Wednesday, August 26, 2009

Is It A Matter Of Censorship? Or Respect?

Wikipedia defines censorship as "the suppression of speech or deletion of communicative material which may be considered objectionable, harmful, sensitive, or inconvenient to the government or media organizations as determined by the censor." Merriam-Webster defines censor as "to examine in order to suppress or delete anything considered objectionable."

So here's the question. Is a request not to respond negatively to a post on Facebook censorship?

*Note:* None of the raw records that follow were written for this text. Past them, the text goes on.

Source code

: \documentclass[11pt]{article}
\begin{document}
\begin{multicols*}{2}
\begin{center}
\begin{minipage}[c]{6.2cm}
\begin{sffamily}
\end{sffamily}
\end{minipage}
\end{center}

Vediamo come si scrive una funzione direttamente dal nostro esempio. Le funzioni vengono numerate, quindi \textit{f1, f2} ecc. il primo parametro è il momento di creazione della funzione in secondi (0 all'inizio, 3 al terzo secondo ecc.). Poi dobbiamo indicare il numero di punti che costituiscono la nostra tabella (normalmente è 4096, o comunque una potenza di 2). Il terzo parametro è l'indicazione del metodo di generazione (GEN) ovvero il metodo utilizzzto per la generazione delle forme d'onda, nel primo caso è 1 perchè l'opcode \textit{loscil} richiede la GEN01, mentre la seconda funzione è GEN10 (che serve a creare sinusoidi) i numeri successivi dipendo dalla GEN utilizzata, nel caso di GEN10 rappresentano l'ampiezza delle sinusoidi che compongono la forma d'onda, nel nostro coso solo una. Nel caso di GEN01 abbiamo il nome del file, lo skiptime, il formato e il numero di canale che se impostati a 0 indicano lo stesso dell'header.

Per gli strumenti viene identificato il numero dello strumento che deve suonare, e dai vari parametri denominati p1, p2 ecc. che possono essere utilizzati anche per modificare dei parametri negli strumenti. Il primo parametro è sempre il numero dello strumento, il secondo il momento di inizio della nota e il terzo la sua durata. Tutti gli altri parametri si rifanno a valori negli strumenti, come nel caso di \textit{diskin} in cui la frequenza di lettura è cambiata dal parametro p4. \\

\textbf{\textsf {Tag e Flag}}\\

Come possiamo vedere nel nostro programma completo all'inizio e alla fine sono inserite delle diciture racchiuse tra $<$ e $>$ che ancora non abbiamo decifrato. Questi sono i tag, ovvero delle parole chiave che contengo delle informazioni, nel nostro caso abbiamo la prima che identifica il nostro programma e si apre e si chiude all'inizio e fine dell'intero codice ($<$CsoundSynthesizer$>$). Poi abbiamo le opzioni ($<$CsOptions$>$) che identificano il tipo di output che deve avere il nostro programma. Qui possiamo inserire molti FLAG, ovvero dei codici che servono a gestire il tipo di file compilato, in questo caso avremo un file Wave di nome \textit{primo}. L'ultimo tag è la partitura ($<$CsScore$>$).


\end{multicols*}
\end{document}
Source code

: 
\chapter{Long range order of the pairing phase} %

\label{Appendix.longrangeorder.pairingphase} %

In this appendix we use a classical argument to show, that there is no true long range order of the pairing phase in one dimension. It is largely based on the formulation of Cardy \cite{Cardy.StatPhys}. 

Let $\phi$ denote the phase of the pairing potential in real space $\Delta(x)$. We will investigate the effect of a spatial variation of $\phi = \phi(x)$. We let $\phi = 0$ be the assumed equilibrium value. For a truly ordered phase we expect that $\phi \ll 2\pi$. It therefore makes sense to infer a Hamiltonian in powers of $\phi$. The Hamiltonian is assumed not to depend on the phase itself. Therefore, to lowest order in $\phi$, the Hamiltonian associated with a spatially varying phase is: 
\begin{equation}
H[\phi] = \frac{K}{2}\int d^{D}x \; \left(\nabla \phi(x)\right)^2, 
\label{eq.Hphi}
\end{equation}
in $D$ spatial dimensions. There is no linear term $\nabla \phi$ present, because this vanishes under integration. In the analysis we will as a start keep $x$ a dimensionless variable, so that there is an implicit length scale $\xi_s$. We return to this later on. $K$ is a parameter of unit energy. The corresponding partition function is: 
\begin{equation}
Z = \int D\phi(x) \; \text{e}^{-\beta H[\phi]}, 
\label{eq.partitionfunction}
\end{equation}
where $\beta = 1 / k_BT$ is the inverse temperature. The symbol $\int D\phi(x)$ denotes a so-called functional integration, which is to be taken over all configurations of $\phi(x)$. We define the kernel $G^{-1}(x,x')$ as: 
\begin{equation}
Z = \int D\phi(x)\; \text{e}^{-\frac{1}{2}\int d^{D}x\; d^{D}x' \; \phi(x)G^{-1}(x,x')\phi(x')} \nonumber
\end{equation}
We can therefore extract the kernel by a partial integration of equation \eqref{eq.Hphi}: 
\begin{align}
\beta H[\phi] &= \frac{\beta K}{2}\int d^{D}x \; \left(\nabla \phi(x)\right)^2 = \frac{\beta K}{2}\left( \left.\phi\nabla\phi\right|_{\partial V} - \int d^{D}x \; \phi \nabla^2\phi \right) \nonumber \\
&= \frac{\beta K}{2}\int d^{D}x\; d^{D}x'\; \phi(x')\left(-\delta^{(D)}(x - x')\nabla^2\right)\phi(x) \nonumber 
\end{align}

Senator Edward Kennedy died last night. A friend of mine, who is a friend on Facebook, posted a status update saying "RIP" and a note of respect for Senator Kennedy, and followed up with a comment requesting that her conservative friends respect her feelings and not post anything negative in response to her post. Unfortunately, two of her "friends" were not respectful of this request and proceeded to bash Kennedy. Vehemently. A few of her friends, myself included, suggested that - out of respect for their friend - perhaps they should refrain from these kinds of statements. That if those were their opinions, they could post them on their own statuses or their own pages, and leave her post alone. Unfortunately, they argued that Facebook was a public forum, and they were entitled to say whatever they wanted. That her request was censorship.

I think that censorship isn't the issue here. I think this is a case of respect. Whether or not you are a fan of Senator Kennedy, the woman asked her friends to respect her feelings. And they didn't. And that's wrong.

And in the end, both of them ended up apologizing to her. For not respecting her request. So in fact, respect was the issue - not censorship.